The Problem of Biological Goals
Biological systems are described as goal-directed: cells repair damage, organisms acquire resources, and development produces organised form. These descriptions capture real regularities but introduce a conceptual problem: the language of “goals” implies intention, representation, or foresight.
Attempts to formalise goal-directedness treat it as an empirically testable property of organised systems. However, these approaches often retain assumptions about internal targets, optimisation, or information processing that blur the distinction between biological organisation and cognitive representation.
APS resolves this by reframing the concept at the level of biological organisation.
Conventional Framing
Goal-directedness is conventionally understood as:
- behaviour oriented toward achieving a specific outcome
- system dynamics minimising deviation from a target state
- biological organisation described as directed toward a result
This framing generates two persistent problems:
- Mentalistic drift — goals are treated as internal representations
- Conceptual expansion — goal-directedness is attributed without clear criteria
The result is either metaphorical usage or loss of explanatory constraint.
The APS Reframing
APS reinterprets goal-directedness without invoking representation or intention.
Living systems are viability-oriented, constraint-closed organisations whose activity is continuously modulated relative to conditions of persistence. Deviations from viability-relevant states are normatively significant within the system’s own biological organisation.
From this perspective:
Goal-directedness describes the organised regulation of activity through which a system’s biological purpose—its orientation toward continued viability—is enacted.
This purpose is realised through function: the mechanistic operations by which viability-oriented biological organisation is maintained.
No internal goal is required. What is described as goal pursuit is the maintenance of viability through constraint-regulated biological organisation.
From Goals to Viability Conditions
APS replaces goal language with an organisational account:
| Conventional Term | APS Interpretation |
|---|---|
| Goal | Viability condition |
| Goal pursuit | Constraint-regulated activity |
| Error | Deviation from viability |
| Success | Sustained persistence |
This reframing preserves explanatory precision while removing ambiguity. Biological systems do not target abstract endpoints; they remain within viability-supporting regimes through continuous regulation.
In APS terms, what is described as a “goal” corresponds to the conditions that biological purpose maintains and that function operationalises.
Normativity Without Mentalism
In biological systems, some states sustain persistence while others undermine it. This asymmetry arises from the system’s biological organisation and does not depend on subjective evaluation.
To say that something matters to a system is to say that it makes a difference to viability.
Goal-directedness is therefore not psychological but organisationally normative. Systems behave as goal-directed because their activity is structured around maintaining viability.

PROBLEMS AND TASKS:
1. Decide whether each statement agrees with the goal-directedness passage, answering yes or no and quoting the words that settle it: (a) APS holds that an internal goal is needed to account for goal pursuit; (b) the asymmetry between states that sustain persistence and those that undermine it depends on subjective evaluation; (c) mentalistic drift is one of the problems the conventional framing generates.
2. Retype the goal-directedness passage word for word, from "Conventional Framing" to "own biological organisation.".
The entries are not needed for this work.

RECORDED DATA:
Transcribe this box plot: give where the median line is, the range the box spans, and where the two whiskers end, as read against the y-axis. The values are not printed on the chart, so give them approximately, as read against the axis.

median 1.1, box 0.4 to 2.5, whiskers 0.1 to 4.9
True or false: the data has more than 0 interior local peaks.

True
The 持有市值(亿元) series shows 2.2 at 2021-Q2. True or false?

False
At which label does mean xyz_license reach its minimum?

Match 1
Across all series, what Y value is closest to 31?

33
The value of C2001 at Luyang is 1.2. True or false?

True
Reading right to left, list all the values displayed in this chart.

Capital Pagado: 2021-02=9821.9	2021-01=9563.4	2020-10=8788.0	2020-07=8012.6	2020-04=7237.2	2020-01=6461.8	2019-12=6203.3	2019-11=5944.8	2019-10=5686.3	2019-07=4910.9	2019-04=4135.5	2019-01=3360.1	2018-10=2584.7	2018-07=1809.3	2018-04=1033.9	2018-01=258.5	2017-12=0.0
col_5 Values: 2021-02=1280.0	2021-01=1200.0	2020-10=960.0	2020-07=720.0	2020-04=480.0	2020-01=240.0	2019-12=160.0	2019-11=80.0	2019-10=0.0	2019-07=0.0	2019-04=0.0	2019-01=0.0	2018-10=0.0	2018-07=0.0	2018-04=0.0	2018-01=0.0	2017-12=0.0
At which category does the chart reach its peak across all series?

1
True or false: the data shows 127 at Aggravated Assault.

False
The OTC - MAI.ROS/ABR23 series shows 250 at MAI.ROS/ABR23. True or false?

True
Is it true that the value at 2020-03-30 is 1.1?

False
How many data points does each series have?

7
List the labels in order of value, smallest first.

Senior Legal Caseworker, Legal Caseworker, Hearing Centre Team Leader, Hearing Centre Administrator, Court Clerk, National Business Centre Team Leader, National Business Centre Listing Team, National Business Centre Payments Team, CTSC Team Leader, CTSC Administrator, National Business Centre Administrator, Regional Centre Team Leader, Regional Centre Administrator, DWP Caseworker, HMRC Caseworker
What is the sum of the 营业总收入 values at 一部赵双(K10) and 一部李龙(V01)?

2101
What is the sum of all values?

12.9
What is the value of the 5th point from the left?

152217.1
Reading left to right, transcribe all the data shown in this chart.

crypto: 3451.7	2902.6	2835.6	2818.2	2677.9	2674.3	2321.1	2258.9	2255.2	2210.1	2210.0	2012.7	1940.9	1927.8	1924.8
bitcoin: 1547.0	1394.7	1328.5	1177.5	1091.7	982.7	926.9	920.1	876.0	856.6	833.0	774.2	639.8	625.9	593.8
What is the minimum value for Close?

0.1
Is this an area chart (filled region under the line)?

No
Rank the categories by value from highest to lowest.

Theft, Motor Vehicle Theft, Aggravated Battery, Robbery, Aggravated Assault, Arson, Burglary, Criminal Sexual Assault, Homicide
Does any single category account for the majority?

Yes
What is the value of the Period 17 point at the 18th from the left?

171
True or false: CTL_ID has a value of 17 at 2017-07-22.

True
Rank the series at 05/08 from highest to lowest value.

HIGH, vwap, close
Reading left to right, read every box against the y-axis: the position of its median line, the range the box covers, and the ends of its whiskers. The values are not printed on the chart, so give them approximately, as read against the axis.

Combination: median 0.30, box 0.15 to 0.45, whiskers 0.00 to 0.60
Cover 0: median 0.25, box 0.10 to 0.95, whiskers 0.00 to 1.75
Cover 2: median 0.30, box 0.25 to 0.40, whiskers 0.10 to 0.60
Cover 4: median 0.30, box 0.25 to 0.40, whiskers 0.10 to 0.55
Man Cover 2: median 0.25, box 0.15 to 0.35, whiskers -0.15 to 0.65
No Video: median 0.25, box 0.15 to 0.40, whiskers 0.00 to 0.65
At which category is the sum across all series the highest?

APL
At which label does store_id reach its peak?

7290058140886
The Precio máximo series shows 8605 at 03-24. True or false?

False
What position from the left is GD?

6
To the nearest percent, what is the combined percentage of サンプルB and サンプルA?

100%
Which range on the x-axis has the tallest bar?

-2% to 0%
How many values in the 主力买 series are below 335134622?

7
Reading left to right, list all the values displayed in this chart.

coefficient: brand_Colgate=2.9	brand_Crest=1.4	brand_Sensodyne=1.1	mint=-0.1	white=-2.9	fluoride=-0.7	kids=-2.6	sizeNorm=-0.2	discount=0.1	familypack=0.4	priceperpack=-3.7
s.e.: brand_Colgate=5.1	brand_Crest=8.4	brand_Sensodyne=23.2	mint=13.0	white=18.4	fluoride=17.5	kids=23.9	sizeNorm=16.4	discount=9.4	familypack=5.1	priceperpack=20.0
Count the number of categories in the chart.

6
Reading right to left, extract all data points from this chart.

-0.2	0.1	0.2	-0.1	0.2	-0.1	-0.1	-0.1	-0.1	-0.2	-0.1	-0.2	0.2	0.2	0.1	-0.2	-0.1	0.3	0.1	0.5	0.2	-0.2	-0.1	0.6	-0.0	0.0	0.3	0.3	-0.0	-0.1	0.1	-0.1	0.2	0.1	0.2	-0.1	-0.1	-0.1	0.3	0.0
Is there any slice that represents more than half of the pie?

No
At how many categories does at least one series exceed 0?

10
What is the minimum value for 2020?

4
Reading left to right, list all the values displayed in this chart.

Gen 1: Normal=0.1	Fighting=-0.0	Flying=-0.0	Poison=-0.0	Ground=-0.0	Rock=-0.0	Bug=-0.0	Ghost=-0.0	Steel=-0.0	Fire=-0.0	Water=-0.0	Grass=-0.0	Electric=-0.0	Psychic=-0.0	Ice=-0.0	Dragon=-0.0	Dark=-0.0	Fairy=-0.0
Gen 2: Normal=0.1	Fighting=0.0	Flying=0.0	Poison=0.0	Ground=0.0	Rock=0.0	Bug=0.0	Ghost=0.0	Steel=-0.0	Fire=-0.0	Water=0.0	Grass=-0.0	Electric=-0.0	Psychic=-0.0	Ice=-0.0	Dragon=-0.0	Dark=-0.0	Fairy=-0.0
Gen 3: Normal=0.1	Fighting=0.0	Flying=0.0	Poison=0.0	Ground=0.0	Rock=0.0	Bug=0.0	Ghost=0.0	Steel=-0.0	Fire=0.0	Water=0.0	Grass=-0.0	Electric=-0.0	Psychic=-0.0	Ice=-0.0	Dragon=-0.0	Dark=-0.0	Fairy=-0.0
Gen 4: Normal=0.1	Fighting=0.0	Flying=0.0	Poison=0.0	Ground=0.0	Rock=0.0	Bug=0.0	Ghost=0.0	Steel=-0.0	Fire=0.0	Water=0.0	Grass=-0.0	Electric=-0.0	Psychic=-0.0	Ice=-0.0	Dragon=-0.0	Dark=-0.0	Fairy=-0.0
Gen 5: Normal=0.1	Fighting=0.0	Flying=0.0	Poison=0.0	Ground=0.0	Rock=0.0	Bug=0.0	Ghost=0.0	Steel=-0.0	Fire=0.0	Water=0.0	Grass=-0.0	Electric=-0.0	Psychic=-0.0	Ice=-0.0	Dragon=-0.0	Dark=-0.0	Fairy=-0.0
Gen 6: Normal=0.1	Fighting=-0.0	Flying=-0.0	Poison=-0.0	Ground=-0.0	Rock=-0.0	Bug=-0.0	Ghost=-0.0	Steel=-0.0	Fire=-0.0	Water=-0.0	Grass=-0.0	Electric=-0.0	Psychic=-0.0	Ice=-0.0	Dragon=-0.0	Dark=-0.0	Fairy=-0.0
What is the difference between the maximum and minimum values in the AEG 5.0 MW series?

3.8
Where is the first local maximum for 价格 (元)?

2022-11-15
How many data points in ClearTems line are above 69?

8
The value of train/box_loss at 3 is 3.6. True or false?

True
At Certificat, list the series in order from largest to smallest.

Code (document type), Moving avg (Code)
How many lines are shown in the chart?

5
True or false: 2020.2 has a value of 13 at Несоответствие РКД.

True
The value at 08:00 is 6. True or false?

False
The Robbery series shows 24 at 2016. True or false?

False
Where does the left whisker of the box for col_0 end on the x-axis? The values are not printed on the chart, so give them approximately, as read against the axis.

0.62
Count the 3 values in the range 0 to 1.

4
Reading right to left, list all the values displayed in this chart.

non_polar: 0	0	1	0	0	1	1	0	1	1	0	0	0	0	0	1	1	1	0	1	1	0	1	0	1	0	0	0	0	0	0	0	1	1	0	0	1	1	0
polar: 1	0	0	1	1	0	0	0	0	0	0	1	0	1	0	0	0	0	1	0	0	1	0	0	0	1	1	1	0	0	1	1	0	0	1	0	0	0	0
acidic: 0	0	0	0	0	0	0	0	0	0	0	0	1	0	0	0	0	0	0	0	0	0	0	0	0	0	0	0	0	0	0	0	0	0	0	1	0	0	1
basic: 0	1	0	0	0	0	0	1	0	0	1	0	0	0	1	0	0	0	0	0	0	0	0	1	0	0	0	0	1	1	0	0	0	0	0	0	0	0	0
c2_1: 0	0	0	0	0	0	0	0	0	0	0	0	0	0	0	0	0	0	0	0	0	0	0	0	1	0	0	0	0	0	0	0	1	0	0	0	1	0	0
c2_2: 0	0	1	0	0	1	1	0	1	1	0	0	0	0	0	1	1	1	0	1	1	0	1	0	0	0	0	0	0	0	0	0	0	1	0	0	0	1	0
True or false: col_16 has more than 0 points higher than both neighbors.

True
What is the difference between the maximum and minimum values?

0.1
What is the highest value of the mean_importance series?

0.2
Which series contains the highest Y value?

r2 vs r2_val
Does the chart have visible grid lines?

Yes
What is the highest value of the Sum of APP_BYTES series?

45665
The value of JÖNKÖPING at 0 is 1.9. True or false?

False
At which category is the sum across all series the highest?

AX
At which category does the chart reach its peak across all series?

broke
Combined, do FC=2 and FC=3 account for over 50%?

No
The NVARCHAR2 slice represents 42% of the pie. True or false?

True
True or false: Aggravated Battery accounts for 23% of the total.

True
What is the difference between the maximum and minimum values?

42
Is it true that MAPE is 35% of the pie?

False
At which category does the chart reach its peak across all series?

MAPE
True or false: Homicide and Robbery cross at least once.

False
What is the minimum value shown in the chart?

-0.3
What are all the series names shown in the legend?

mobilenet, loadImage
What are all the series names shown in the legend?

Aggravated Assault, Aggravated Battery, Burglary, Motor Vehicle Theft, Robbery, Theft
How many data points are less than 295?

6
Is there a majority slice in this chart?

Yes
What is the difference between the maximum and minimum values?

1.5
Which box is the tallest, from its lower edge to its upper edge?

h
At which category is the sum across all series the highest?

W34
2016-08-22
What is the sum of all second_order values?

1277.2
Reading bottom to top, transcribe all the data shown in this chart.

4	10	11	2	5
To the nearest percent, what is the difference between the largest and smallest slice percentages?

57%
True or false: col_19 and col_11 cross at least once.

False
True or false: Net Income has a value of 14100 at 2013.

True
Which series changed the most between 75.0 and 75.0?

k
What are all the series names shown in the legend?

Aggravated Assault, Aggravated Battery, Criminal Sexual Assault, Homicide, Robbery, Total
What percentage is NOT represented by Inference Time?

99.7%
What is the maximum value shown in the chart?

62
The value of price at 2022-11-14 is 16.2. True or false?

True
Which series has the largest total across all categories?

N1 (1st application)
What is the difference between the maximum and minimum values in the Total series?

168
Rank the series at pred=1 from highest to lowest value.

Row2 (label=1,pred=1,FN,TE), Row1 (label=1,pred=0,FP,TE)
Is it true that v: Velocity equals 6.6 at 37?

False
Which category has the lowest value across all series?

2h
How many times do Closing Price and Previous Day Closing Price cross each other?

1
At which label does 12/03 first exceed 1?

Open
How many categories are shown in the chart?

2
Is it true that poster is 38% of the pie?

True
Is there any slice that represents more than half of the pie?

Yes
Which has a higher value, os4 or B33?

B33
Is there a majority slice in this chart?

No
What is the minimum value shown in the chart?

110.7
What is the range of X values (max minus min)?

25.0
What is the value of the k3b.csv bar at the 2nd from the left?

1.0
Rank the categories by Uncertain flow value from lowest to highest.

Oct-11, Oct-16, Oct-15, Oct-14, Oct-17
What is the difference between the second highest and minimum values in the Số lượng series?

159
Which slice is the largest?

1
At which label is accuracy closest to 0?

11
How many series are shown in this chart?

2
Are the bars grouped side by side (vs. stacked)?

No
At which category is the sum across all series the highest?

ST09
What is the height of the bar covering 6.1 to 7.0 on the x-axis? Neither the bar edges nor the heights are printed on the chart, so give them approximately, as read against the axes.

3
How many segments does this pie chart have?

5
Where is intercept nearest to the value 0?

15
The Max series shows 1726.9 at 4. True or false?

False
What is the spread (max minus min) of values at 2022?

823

PROBLEM SOLUTIONS:
1.
(a) No: "No internal goal is required."
(b) No: "does not depend on subjective evaluation."
(c) Yes: "Mentalistic drift — goals are treated as internal representations"

2.
Conventional Framing
Goal-directedness is conventionally understood as:
- behaviour oriented toward achieving a specific outcome
- system dynamics minimising deviation from a target state
- biological organisation described as directed toward a result
This framing generates two persistent problems:
- Mentalistic drift — goals are treated as internal representations
- Conceptual expansion — goal-directedness is attributed without clear criteria
The result is either metaphorical usage or loss of explanatory constraint.
The APS Reframing
APS reinterprets goal-directedness without invoking representation or intention.
Living systems are viability-oriented, constraint-closed organisations whose activity is continuously modulated relative to conditions of persistence. Deviations from viability-relevant states are normatively significant within the system’s own biological organisation.